And then she caught her breath in a sharp sob and leaned nearer to her reflection. What was it—who was it—that she saw in her eyes?
For something—some one—looked back at her that had not looked back at her before; something—some one—ineffably yearning, poignantly tender—looked back at her with the gaze of a mystery—of a miracle. It was as if, within herself, she beheld another self; and this other self was reconciled to life, was in harmony with its divine purpose. Strangely enough, at that moment, her childhood's fancy of another self recurred to her.
"Other-Sheila," she whispered, "Other-Sheila, is it you?"
While she leaned thus, waiting, perhaps, for the answer of that reflected self, she saw that Ted had opened the door behind her. For an instant their eyes met in the mirror, and with that gaze Sheila's heart suddenly fled home to him. He was the father of her child!

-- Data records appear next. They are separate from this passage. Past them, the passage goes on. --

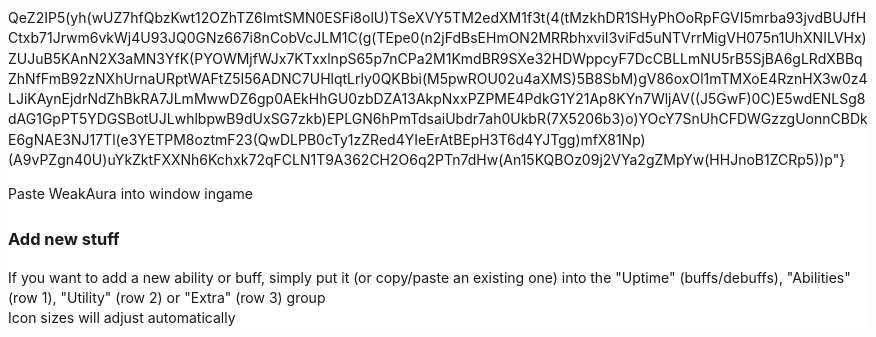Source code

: QeZ2IP5(yh(wUZ7hfQbzKwt12OZhTZ6ImtSMN0ESFi8olU)TSeXVY5TM2edXM1f3t(4(tMzkhDR1SHyPhOoRpFGVI5mrba93jvdBUJfHCtxb71Jrwm6vkWj4U93JQ0GNz667i8nCobVcJLM1C(g(TEpe0(n2jFdBsEHmON2MRRbhxviI3viFd5uNTVrrMigVH075n1UhXNILVHx)ZUJuB5KAnN2X3aMN3YfK(PYOWMjfWJx7KTxxlnpS65p7nCPa2M1KmdBR9SXe32HDWppcyF7DcCBLLmNU5rB5SjBA6gLRdXBBqZhNfFmB92zNXhUrnaURptWAFtZ5I56ADNC7UHlqtLrly0QKBbi(M5pwROU02u4aXMS)5B8SbM)gV86oxOl1mTMXoE4RznHX3w0z4LJiKAynEjdrNdZhBkRA7JLmMwwDZ6gp0AEkHhGU0zbDZA13AkpNxxPZPME4PdkG1Y21Ap8KYn7WljAV((J5GwF)0C)E5wdENLSg8dAG1GpPT5YDGSBotUJLwhlbpwB9dUxSG7zkb)EPLGN6hPmTdsaiUbdr7ah0UkbR(7X5206b3)o)YOcY7SnUhCFDWGzzgUonnCBDkE6gNAE3NJ17Tl(e3YETPM8oztmF23(QwDLPB0cTy1zZRed4YIeErAtBEpH3T6d4YJTgg)mfX81Np)(A9vPZgn40U)uYkZktFXXNh6Kchxk72qFCLN1T9A362CH2O6q2PTn7dHw(An15KQBOz09j2VYa2gZMpYw(HHJnoB1ZCRp5))p"}<br />

Paste WeakAura into window ingame

### Add new stuff
If you want to add a new ability or buff, simply put it (or copy/paste an existing one) into the "Uptime" (buffs/debuffs), "Abilities" (row 1), "Utility" (row 2) or "Extra" (row 3) group<br />
Icon sizes will adjust automatically
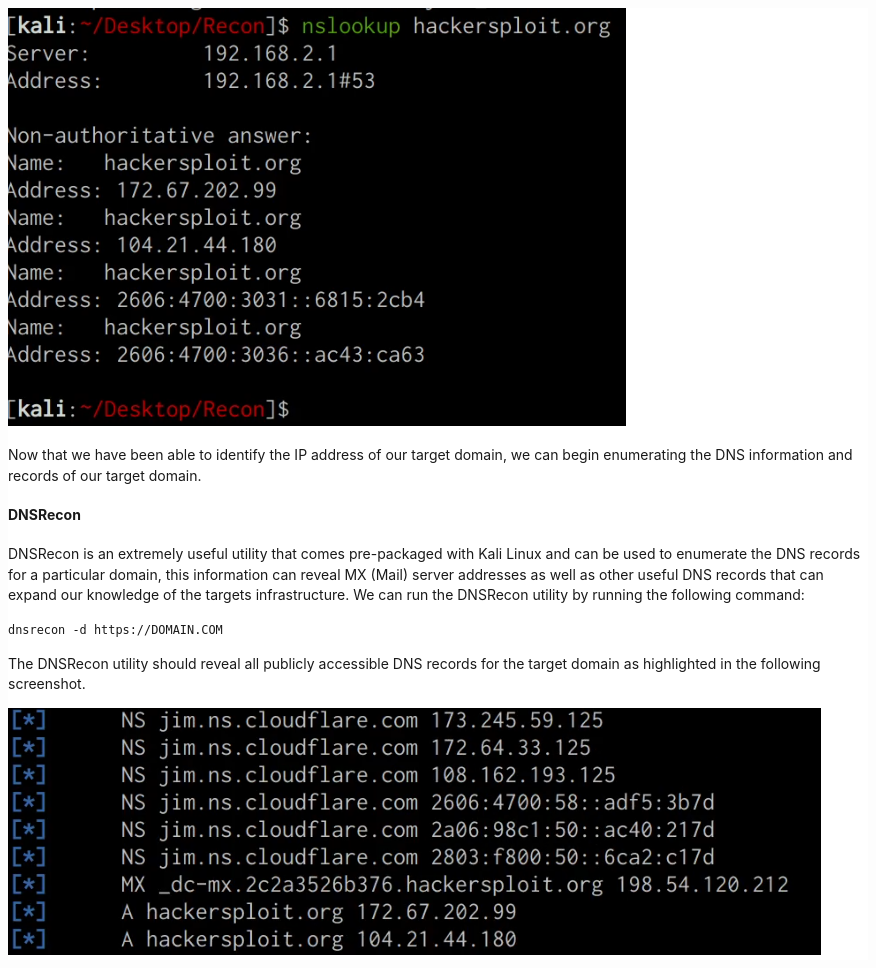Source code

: ![Nslookup utility output](nslookup-utility-output.png "Nslookup utility output")

Now that we have been able to identify the IP address of our target domain, we can begin enumerating the DNS information and records of our target domain.

#### DNSRecon

DNSRecon is an extremely useful utility that comes pre-packaged with Kali Linux and can be used to enumerate the DNS records for a particular domain, this information can reveal MX (Mail) server addresses as well as other useful DNS records that can expand our knowledge of the targets infrastructure. We can run the DNSRecon utility by running the following command:

    dnsrecon -d https://DOMAIN.COM

The DNSRecon utility should reveal all publicly accessible DNS records for the target domain as highlighted in the following screenshot.

![DNSRecon utility output](dnsrecon-utility-output.png "DNSRecon utility output")
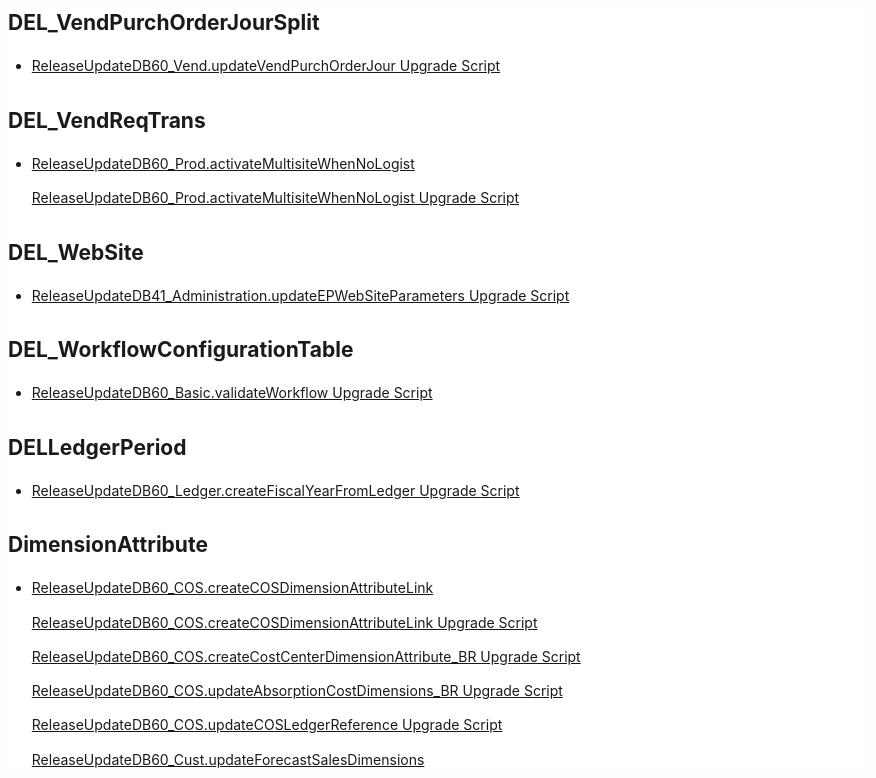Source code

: ## DEL\_VendPurchOrderJourSplit

  -  
    [ReleaseUpdateDB60\_Vend.updateVendPurchOrderJour Upgrade Script](releaseupdatedb60-vend-updatevendpurchorderjour-upgrade-script.md)

## DEL\_VendReqTrans

  -  
    [ReleaseUpdateDB60\_Prod.activateMultisiteWhenNoLogist](releaseupdatedb60-prod-activatemultisitewhennologist.md)
    
    [ReleaseUpdateDB60\_Prod.activateMultisiteWhenNoLogist Upgrade Script](releaseupdatedb60-prod-activatemultisitewhennologist-upgrade-script.md)

## DEL\_WebSite

  -  
    [ReleaseUpdateDB41\_Administration.updateEPWebSiteParameters Upgrade Script](releaseupdatedb41-administration-updateepwebsiteparameters-upgrade-script.md)

## DEL\_WorkflowConfigurationTable

  -  
    [ReleaseUpdateDB60\_Basic.validateWorkflow Upgrade Script](releaseupdatedb60-basic-validateworkflow-upgrade-script.md)

## DELLedgerPeriod

  -  
    [ReleaseUpdateDB60\_Ledger.createFiscalYearFromLedger Upgrade Script](releaseupdatedb60-ledger-createfiscalyearfromledger-upgrade-script.md)

## DimensionAttribute

  -  
    [ReleaseUpdateDB60\_COS.createCOSDimensionAttributeLink](releaseupdatedb60-cos-createcosdimensionattributelink.md)
    
    [ReleaseUpdateDB60\_COS.createCOSDimensionAttributeLink Upgrade Script](releaseupdatedb60-cos-createcosdimensionattributelink-upgrade-script.md)
    
    [ReleaseUpdateDB60\_COS.createCostCenterDimensionAttribute\_BR Upgrade Script](releaseupdatedb60-cos-createcostcenterdimensionattribute-br-upgrade-script.md)
    
    [ReleaseUpdateDB60\_COS.updateAbsorptionCostDimensions\_BR Upgrade Script](releaseupdatedb60-cos-updateabsorptioncostdimensions-br-upgrade-script.md)
    
    [ReleaseUpdateDB60\_COS.updateCOSLedgerReference Upgrade Script](releaseupdatedb60-cos-updatecosledgerreference-upgrade-script.md)
    
    [ReleaseUpdateDB60\_Cust.updateForecastSalesDimensions](releaseupdatedb60-cust-updateforecastsalesdimensions.md)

"Oh," she cried, turning to him with outstretched, shaking hands and quivering face, "Oh, tell it to me again! I want to believe it! Tell me again that motherhood is the greatest thing!"
CHAPTER IX
In that hour when Sheila, flinging herself into his arms, cried out to Ted, "Tell me again that motherhood is the greatest thing. I want to believe it!" she struck a high note that, during the succeeding days and weeks and months, she could not always sustain. And yet, from the moment when she attempted to reconcile her will to Nature's, she did begin to perceive that her sacrifice would have its recompense.
Perhaps she perceived it the more clearly because it was given to her to see what motherhood meant to other women. For she was enough like the rest of humanity to value what others held precious.
On the day after her interview with Mrs. North, Sheila went to confide her expectation of maternity to her grandmother. She found Mrs. Caldwell in her sitting-room, a peaceful, lonely figure, lifted, at last, above the stress and surge of life—and above all its sweet hazards, its young delight. She turned a pleased face to Sheila: "Dear! Ah, what would I do without my child?"